# How do you teach soaping, without losing business?



## Angelknitter12 (Feb 16, 2012)

I am really hoping for some answers, and this post is not simply a vent.

Since I started soaping a couple of years ago I have had many, many people ask me to teach them. I have been happy to share with them and now find myself in a difficult position because a couple of the people I taught have now opened their own soaping business and are my direct competitors using my exact recipe. When I do shows they are right there selling the soaps I taught them to make. 

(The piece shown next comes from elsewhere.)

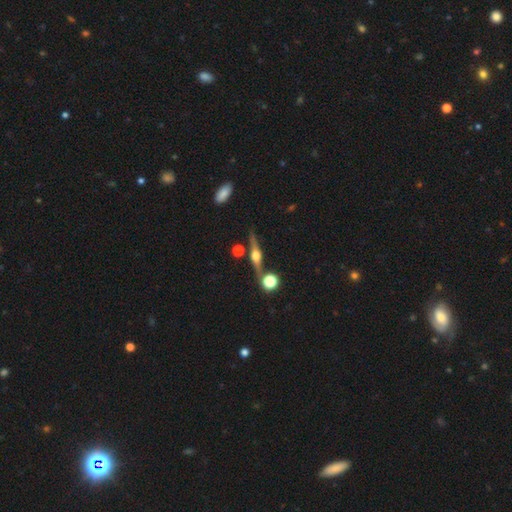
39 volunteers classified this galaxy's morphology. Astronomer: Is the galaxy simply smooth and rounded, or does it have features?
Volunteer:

So how do you share your knowledge without putting your business in danger? Do you teach others to soap, and if not what do you say to those who ask to be taught? I would not be where I am without Vicki, and the knowledge she has been willing to share. Do I pay it forward? I do offer a fairly unique product in my particular felted soap, but I constantly have people in my area asking me to teach them.


----------



## Guest (Dec 17, 2012)

Stop teaching for free... have soap workshops and charge for your time and you can teach more than one person at a time.. Stop sharing your recipe, its yours.. pick a simple recipe to teach and make sure you tell them you won't share your personal hard earned recipe.. they can do that on their own.. they are less likely to copy you when they have to work harder to get there.. Its not easy starting a business and keeping it going.. I have had one person do this same thing to me.. I still outsell her.. find different avenues than the one she has. you have a specialty product, don't teach to others near you... Its yours alone.. your felted soaps.
You can share without giving the best secrets away.. Market your products and it will fall into place for you..Many give up after just a couple of years.. and stop, make sure you are still there to sell soap..


----------



## NubianSoaps.com (Oct 26, 2007)

I do not teach my recipe, I teach the walmart recipe only, although I do explain how to tweak a recipe for size and ingredients on the sage.com I do not share everything. 

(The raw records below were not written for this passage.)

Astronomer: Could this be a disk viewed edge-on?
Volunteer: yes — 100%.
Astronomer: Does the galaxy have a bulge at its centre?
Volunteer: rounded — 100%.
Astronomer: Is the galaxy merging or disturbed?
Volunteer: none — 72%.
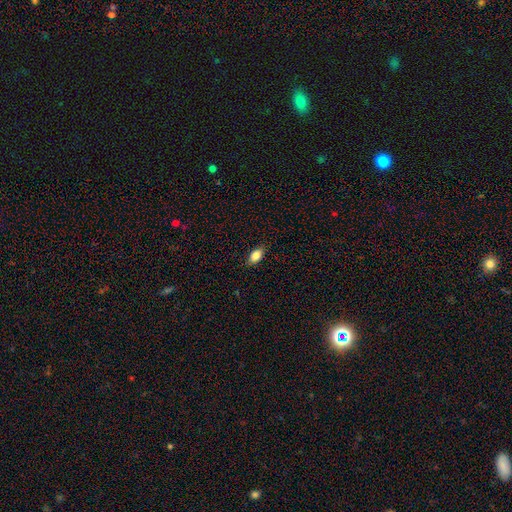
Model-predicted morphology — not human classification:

I have seen other felted soaps Kami and you are so talented, although I would not be selling or teaching this technique, I would explain it basically during class. While you used a basic recipe to teach. I know so many of your use the walmart recipe to sell, I would be guarding that as a secret, it simply is (that percentage of hard to soft oils) much better soap than most other bars.

Nobody I have taught to soap has effected my sales. I did note this year several were doing, are doing exactly the same marketing I am, to many of the same exact people on FB, but it has not hurt my sales, which are up from last year.

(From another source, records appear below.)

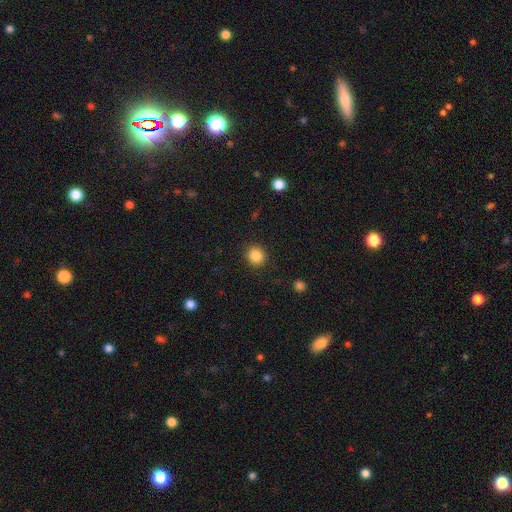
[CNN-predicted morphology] A smooth galaxy with no disk features (86%) that is round (87%).

Vote fractions:
- Smooth or featured? smooth: 86% / star or artifact: 10% / featured or disk: 4%
- How rounded? round: 87% / in between: 12% / cigar-shaped: 1%
- Merging? none: 90% / minor disturbance: 6% / major disturbance: 2% / merger: 1%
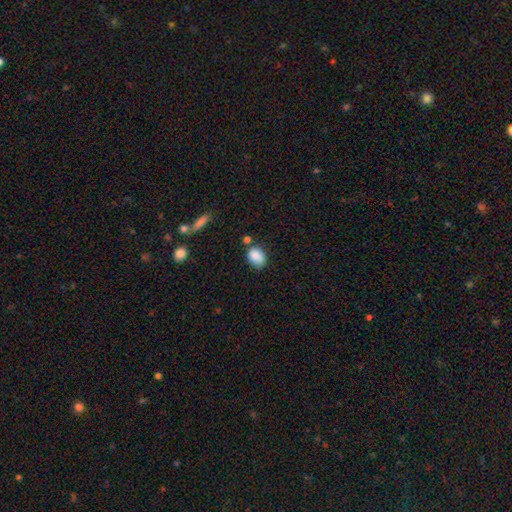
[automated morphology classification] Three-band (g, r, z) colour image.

So for me it is about sales, perhaps when I see a hurt in sales I will stop.

But yes, behind the scenes we do talk privately about this. With livestock you help because it is the welfare of the animal. But as your soap business grows at some point you are shooting yourself in the foot helping, especially locals. 

With the does dry making an extra $40 a day up to $160 a day doing classes 2 or 3 times a week, plus they buy soap and toiletries and kits, I won't be stopping classes anytime soon. It can cause you pause when a large buyer wants to learn how to make soap out of her own goatmilk, but that can go two ways, if you say no, she will either learn elsewhere or she may not buy from you anymore because she is pissed. But in reality, duplicating what I do for retail, is going to take a very long time, or she will fail  V


----------



## Caprine Beings (Sep 19, 2008)

I do not teach soaping any more. Only a couple of people are "allowed to help" and my 4-Hers make their soaps here. I did not let them have two of my recipes...just my standard. I am so glad to have let the 4-Hers make soap for their fund raisers...it has brought in plenty of money for their projects already and not much is left. It did not take sales away from me so it is a good deal.
Tam


----------



## Lynn_Theesfeld (Feb 21, 2010)

I say teach away!!! These ladies have hit all the major "nails" on the head already.

Go for it!


----------



## jdranch (Jan 31, 2010)

Maybe have people sign a non compete that they will not do "your" markets or sell within x number of miles?


----------



## Terri-Lynn (Nov 7, 2007)

I charge $85 an afternoon and actually no one I've ever taught has gone into business, and 1 person who had thought about it has decided it's easier to subcontract me to make the soaps she wanted to add to her farm business. I only teach a few times a year and do a minimum of 3 people no more than 5 an afternoon. Most had an interest and a few have remained hobby soapers who buy supplies from me. I say good luck and make sure you have proper insurance.


----------



## Angelknitter12 (Feb 16, 2012)

Thank you. I appreciate the information. I do not have the proper insurance, so I think I will just tell people that I won't be teaching. Yay!


----------